§ WHAT TO WORK ON:
(a) Using the perimenopause essay, answer each question below.
(i) How many babies have the writer's breasts nursed?
(ii) In which temple do the writer's headaches occur, and how long do they last?
(iii) How long must the writer's period be absent for perimenopause to be officially over?
(b) For each statement below, say whether it agrees with the perimenopause essay, and quote the words that decide it.
(i) The writer's breasts caused anxiety during the fitting for a first bra.
(ii) A test exists that can definitively diagnose what is going on.
(iii) Something helps relieve the writer's headaches.
*** Opening of PAGE TEXT ***
Specifically, my breasts. They’ve never caused me anxiety, except during the profoundly embarrassing experience of being fitted for my first bra and being told they “wing out” as a middle-aged saleswoman draped a measuring tape around me. Aside from a bout of thrush, they’ve successfully nursed two babies. They fit my body well—not too big, not too small. Generally speaking, we’ve had a good run together. But right now they’re throbbing, as if each has been punched really hard,or crushed in a vise. Hurting to the point that sometimes I’m doubling over, wrapping my arms around myself, the pain is so intense. Out of nowhere, they feel bruised to tenderness.
This is one of my new PMS symptoms. Or, as I’m starting to think, it’s yet another sign of perimenopause, of my body reminding me in increasingly harsh ways, that my periods are numbered and damn it, I better pay attention to the ones that are left. For the past year or two—I wish I’d paid more attention—I’ve gone from relatively uneventful periods and very few PMS symptoms, aside from vague sadness and anger, to being overwhelmed by extreme pain and erratic emotional swings. Every couple of months I get excruciating headaches, always in my left temple, that last for 2 days. Nothing helps and every movement brings yet another sharp stab. In the few days before my period takes over, I find myself so profoundly melancholy, tears well up over nothing. Or so filled with rage I explode, again, over nothing. Wearing a bra isn’t as bad as a those hair shirts people used to throw on, but even the slightest constriction feels like sandpaper on super sensitive skin. And to top it all off, the first day of my period is now so intense, I lie in bed, clutching a hot water bottle to my middle, waiting for the advil to kick in.
There’s no test out there to definitively diagnose what’s going on and for a person who flirts with the edge of anxiety, the not knowing is almost harder than the physical symptoms. And the only way to know perimenopause is officially over is when my period hasn’t shown up for 12 months straight. Somehow, the changes of adolescence are looking far less dramatic than I thought they were when I was 13.
*** Close of PAGE TEXT ***
*** Opening of DATA LISTING ***
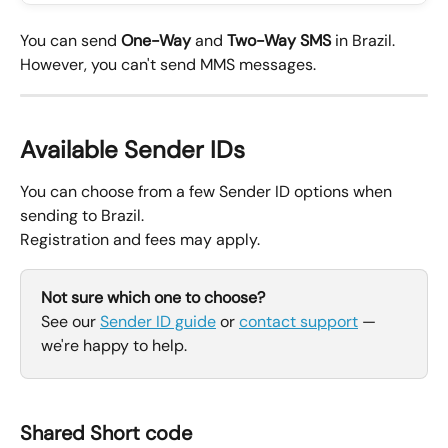
You can send 
One-Way
 and 
Two-Way SMS
 in Brazil.
However, you can't send MMS messages.
Available Sender IDs
You can choose from a few Sender ID options when 
sending to Brazil.
Registration and fees may apply.
Not sure which one to choose?
See our 
Sender ID guide
 or 
contact support
 — 
we're happy to help.
Shared Short code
*** Close of DATA LISTING ***
§ RESULTS FOR THE EXERCISE:
(a)
(i) Two babies.
(ii) The left temple, and they last for 2 days.
(iii) 12 months straight.

(b)
(i) Yes: "They’ve never caused me anxiety, except during the profoundly embarrassing experience of being fitted for my first bra"
(ii) No: "There’s no test out there to definitively diagnose what’s going on"
(iii) No: "Nothing helps and every movement brings yet another sharp stab."